Monday, February 6, 2012

Finding the Quiet Center by Vicki Doudera


Yesterday I’d planned to walk down the hill to church, but at the last minute I started re-thinking my decision.

There are so many clients I need to contact, I reasoned, plus two websites that need updating, long-overdue Facebooking, Tweeting, and blogging commitments, housework, and, oh yeah, the biggest “have to” of all, my 300+ page manuscript needing another revision and due in just a few short weeks.

There’s no way I can spare the time to sit quietly for an hour or so, I figured.
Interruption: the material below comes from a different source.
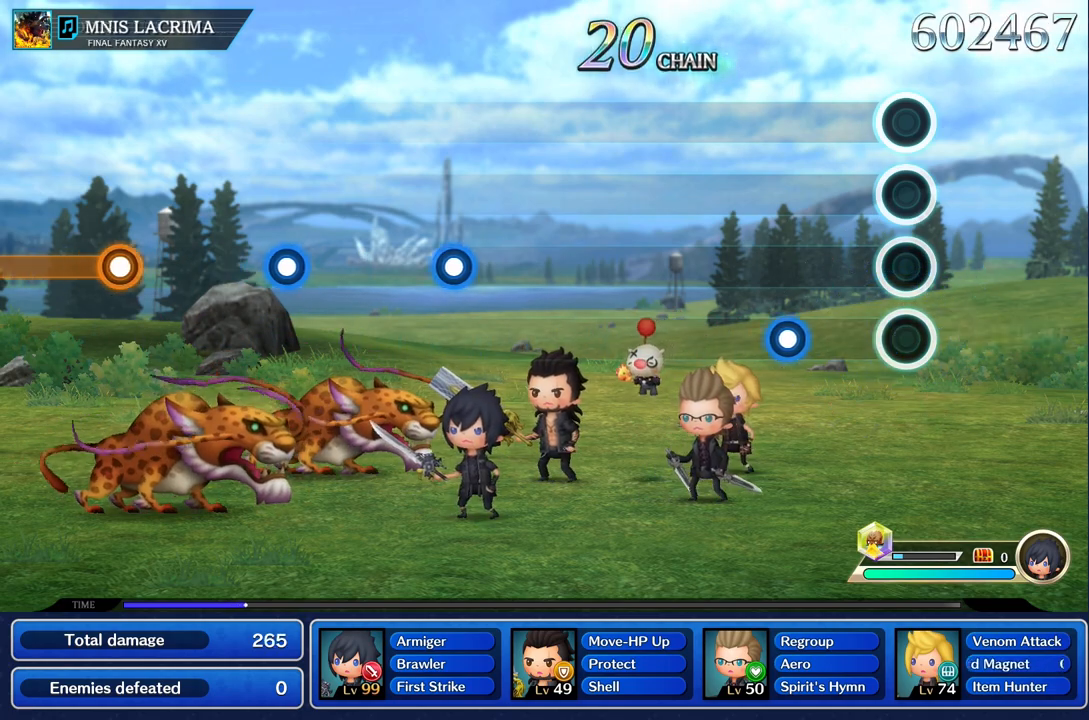
{"buttons": [], "left_stick": "center", "right_stick": "center", "events": [[350, "R1", "down"], [500, "R1", "up"]]}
What about fitting in some exercise? Making something for the Superbowl party? But then I thought about the times I do change my plans at the last minute and how usually I’m annoyed at myself later. So down the hill I went.

Come and find the quiet center in the crowded life we lead, find the room for hope to enter, find the frame where we are freed. Clear the chaos and the clutter, clear our eyes that we can see, all the things that really matter, be at peace and simply be.

Those words were the first verse of the opening hymn, Come and Find the Quiet Center, written by Shirley Murray in 1989. Our new music director prefers using the Steinway piano to the organ, and for me, this makes the music more approachable and meaningful. We stood and sang, and of course my eyes teared up instantly at the powerful message of the simple words. “Be at peace and simply be.” I found myself wondering whether this crazy Gemini knows how to do that anymore.


Even when I undertake solo endeavors such as hiking (there is a great trail walking distance from our house in the Camden Hills State Park – that’s the view pictured above) I’ve generally got my mind whirring away. Car trips to show property down on “the peninsulas” aren’t quiet times for reflection, they are opportunities for me to figure out Darby’s next move. (I used to make endless phone calls, but I gave that up at New Year’s.)  I’m sure it’s the same with you. You’re plotting out a troublesome scene, making that “to do” list a little longer, or wondering how you can write the next best seller.

Is it important to clear the chaos and the clutter? If so, how do you do it? Does it make you more productive when you do? (Oops – wrong question! But see, I can’t quite fathom the “simply be” part yet!)

I would love to hear how you find the quiet center. In the meantime, shalom to you, my writing friends!

Top producing Realtor Vicki Doudera uses high-stakes, luxury real estate as the setting for a suspenseful mystery series starring crime-solving, deal-making agent Darby Farr. A broker with a busy coastal firm since 2003 and former Realtor of the Year, Vicki’s next mystery, DEADLY OFFER, takes Darby to a winery where murder, mayhem, and Merlot all mingle. As in the popular KILLER LISTING and A HOUSE TO DIE FOR, Darby discovers a dangerous truth: real estate means real trouble. Read more about the Darby Farr Mystery Series and Vicki at her website,


Robin Allen said...

A long time ago, I rearranged my life to be able to do what I want to do, so a quiet center is the rule for me, not the exception. Plus, I'm an introvert, so there's little danger of over-extending myself with time-hogging appointments. But sometimes I do feel out-of-sorts, which is when I knit. (Well, I knit all the time, but I specifically pick up my needles in difficult times.) I also pray. Constantly.

Shannon Baker said...

I love this message. I tend to pack "doing" into my days and forget to just be. Thanks for the reminder... from one Gemini to another!

Keith Raffel said...

Vicki, I know what you mean. A day off each week is not a bad thing. Here's what Abraham Joshua Heschel said: "Six days a week we wrestle with the world, wringing profit from the earth.... Six days a week we seek to dominate the world, on the seventh day we try to dominate the self."

Kathleen Ernst said...

Great post, Vicki. It's difficult to do in our hectic lives. I sometimes meditate, although I need to do it on a regular basis. My hour-long ai chi class (which I get to about once a month) is great for that too...

Vicki Doudera said...

Robin, I look forward to hearing more about your rearrangement at some point...I definitely need pointers! I'm a knitter, too, but it doesn't always calm me down.

Shannon... we twins have to stay frenetic together!

Keith, a return to the Sabbath wouldn't be such a bad thing, and as our world gets increasingly speedier, I think we'll see more folks tuning out and tuning in.

Kathleen -- what is ai chi? I wish I could meditate. Going to give it another go.

Thanks, all!

Donna OShaughnessy said...

We have a farm. We are never closed. We have to make quiet tiem and it takes effort but it gets easier as I am aging. Who else will do it for me? So now I make soap when I need to be at peace. All the smells of those essential oils, the art of mixing and pouring, better than Xanax.